Stress is caused by pressure/demands on the mind/body, which can be positive ( e.g. being stretched mentally or physically within capacity/capability), or negative, as when overstretched. The most extreme stress is traumatic stress, caused by exposure to traumatic incidents. This threat, causes nervous system arousal, triggering the fight, flight or freeze responses. Symptoms normally diminish and disappear relatively quickly.
Post-Traumatic Stress (PTS), is stress that prevents adequate functioning and which persists for months or even years, following traumatic incidents. PTSD, is the most extreme form of post-traumatic stress.
Post-Traumatic Stress Disorder (PTSD) is a complex condition, that massively disrupts the functioning of those afflicted, interfering with their ability to lead a normal life. It is broadly situation-dependant, resulting from involvement with events that are, or are perceived as, life threatening to self or others, sometimes through hearing about extreme violence to someone close to you, or through exposure over time to threat or violence.

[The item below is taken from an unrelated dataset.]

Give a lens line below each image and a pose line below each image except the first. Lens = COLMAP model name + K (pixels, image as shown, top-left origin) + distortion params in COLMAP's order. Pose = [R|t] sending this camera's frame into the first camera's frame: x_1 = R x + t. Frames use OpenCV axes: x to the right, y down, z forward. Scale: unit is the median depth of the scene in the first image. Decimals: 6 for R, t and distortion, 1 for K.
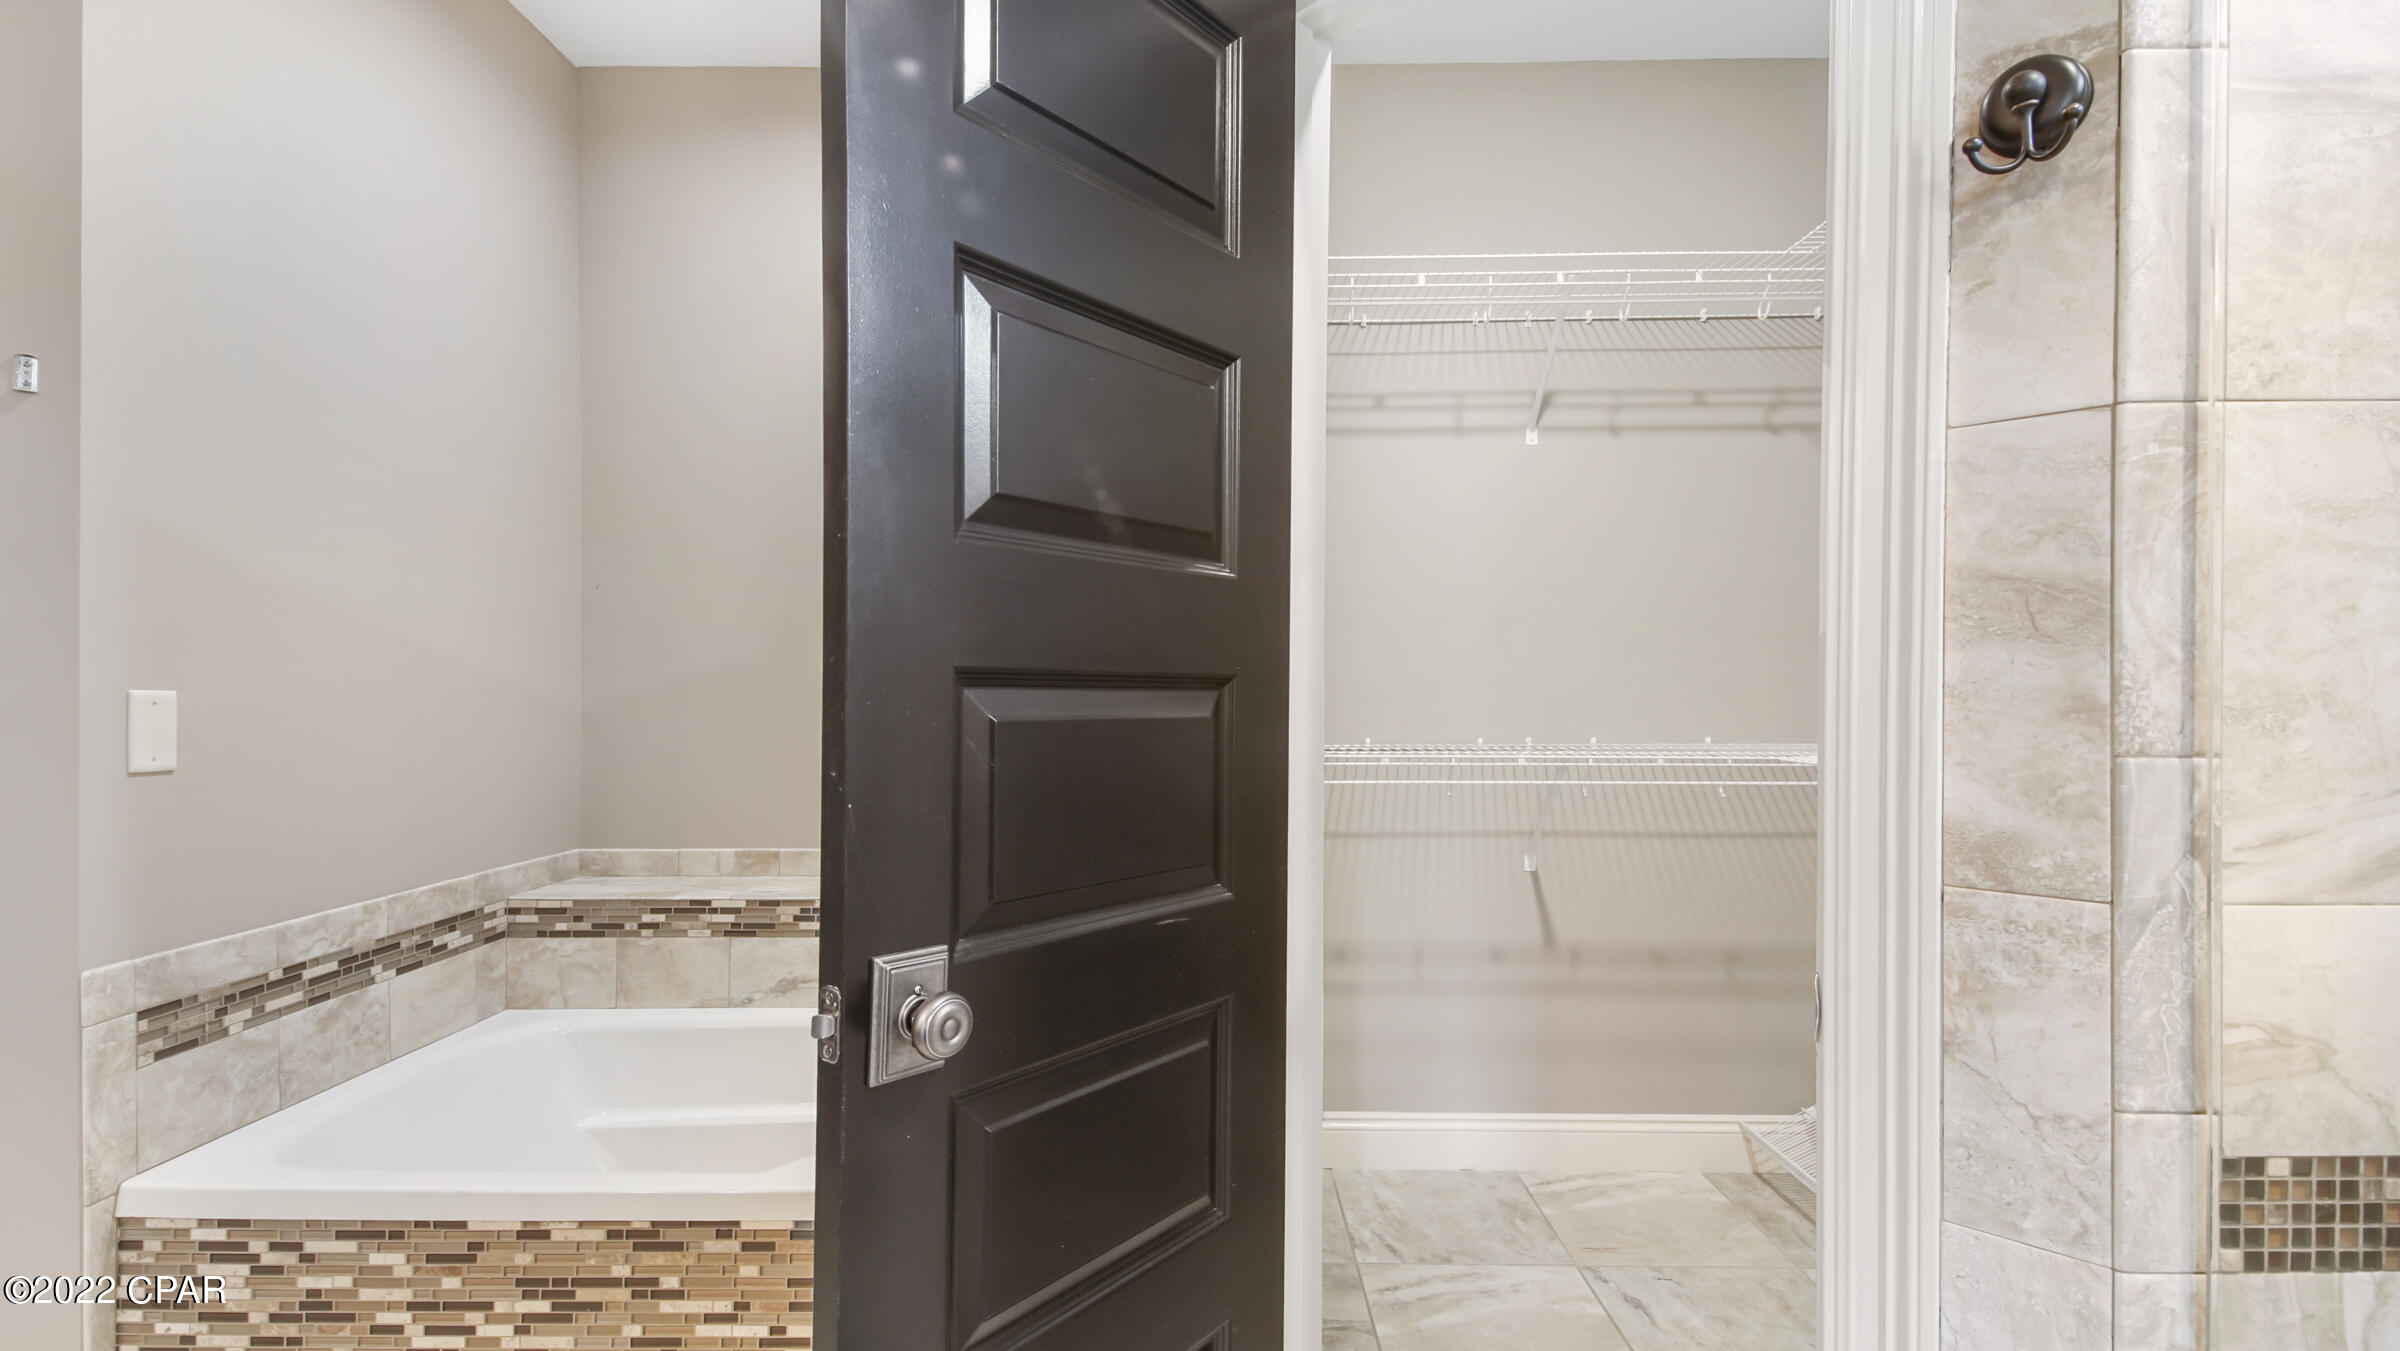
lens RADIAL K [[1075.1, 0, 1207.9], [0, 1075.1, 667.2], [0, 0, 1]] dist [0.022359, -0.012899]
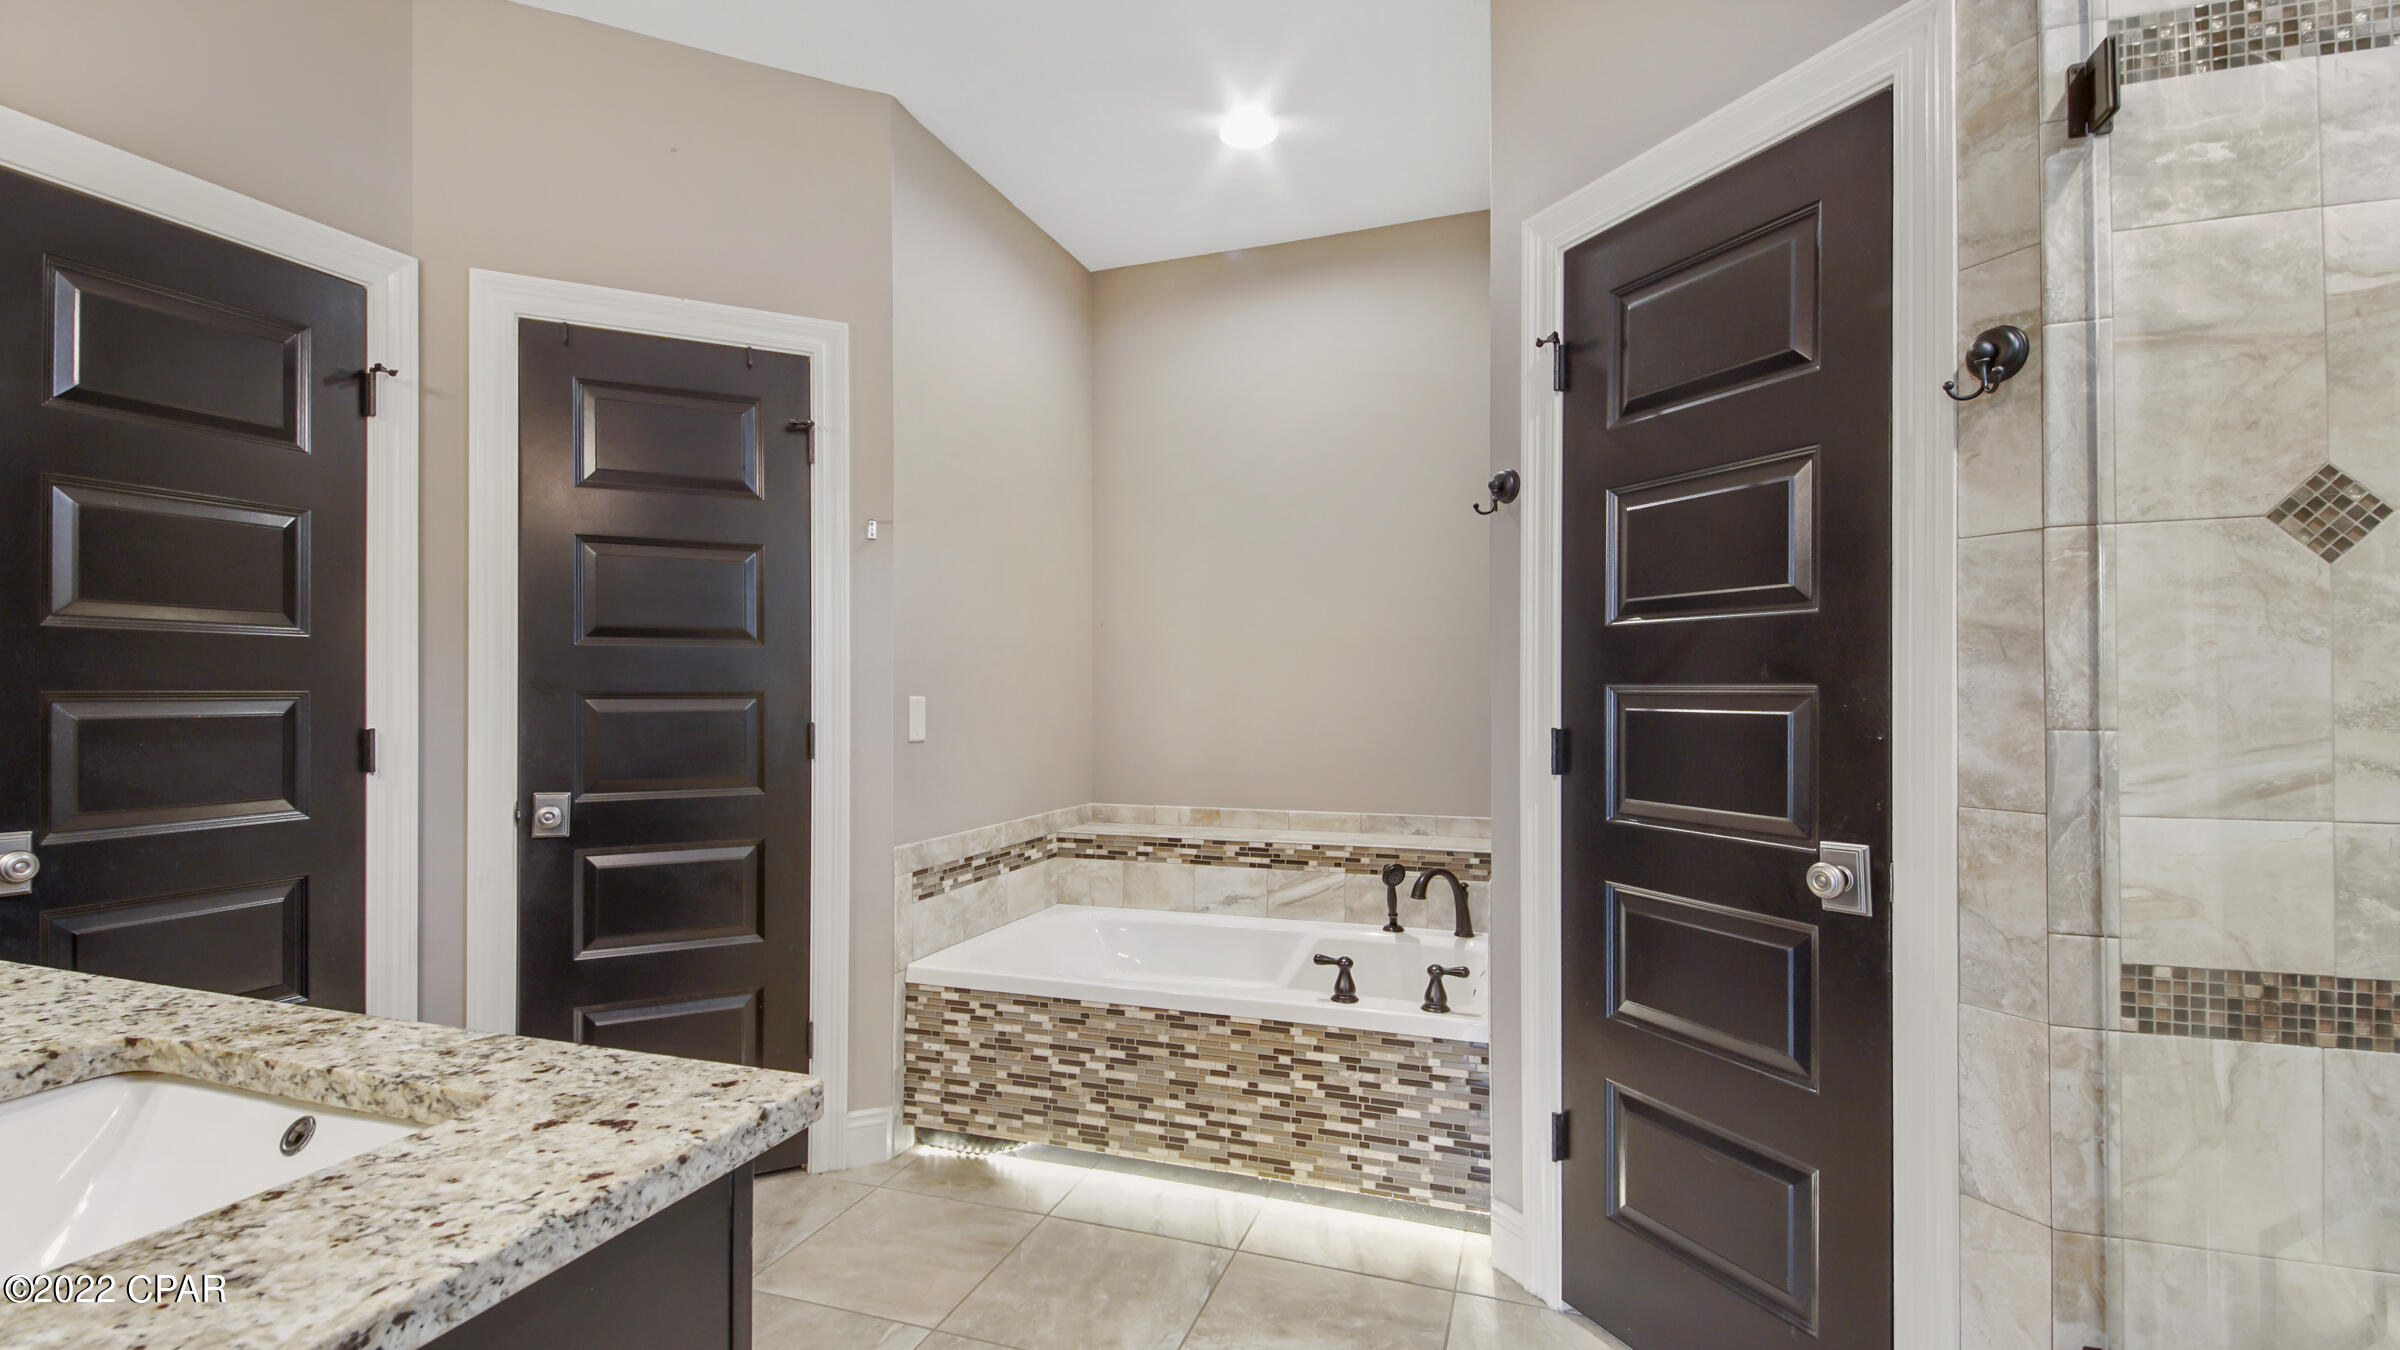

The symptom profile for PTSD must typically include 1) Re-experencing the traumatic event(s) through flashbacks, panic attacks and nightmares, reacting as though such events were still occurring, 2) Avoidance of the trauma, which can include emotional numbing and diss ociation, 3) Arousal (hyperarousal) of the nervous system, constantly alert and unable to concentrate, relax or sleep. Symptoms can feel overwhelming and be totally destabilising, sometimes leading to unhealthy coping strategies such as self-harm and addictions. Trauma can lie dormant for years and then suddenly be triggered, often inexplicably to the person involved.
Trauma treatment of people who have experienced a single traumatic event can sometimes be relatively straightforward. However, trauma is often complicated, particularly when someone has experienced several traumas, or been exposed to a traumatic, frightening environment over time.
People suffering with trauma symptoms are normally highly aroused and hypervigilant and so my first rule for trauma therapy is always to help the client contain and reduce these symptoms, helping them to regain some sense of safety and control. Only once this has been achieved, will the client be stable enough to start working with the trauma memories.
Ultimately my aim will be to help the client integrate the trauma, so that those memories become coherent and tolerable. Some trauma can be resolved surprisingly quickly using the Human Givens Rewind Technique, or EMDR. But I do caution that everyone is different and for some with severe, complicated trauma, therapy can be longer term work. Indeed with some clients I may decide never to move beyond the safety of containment, building resources and resilience so that they can reduce the symptoms and regain enough control to rebuild their life.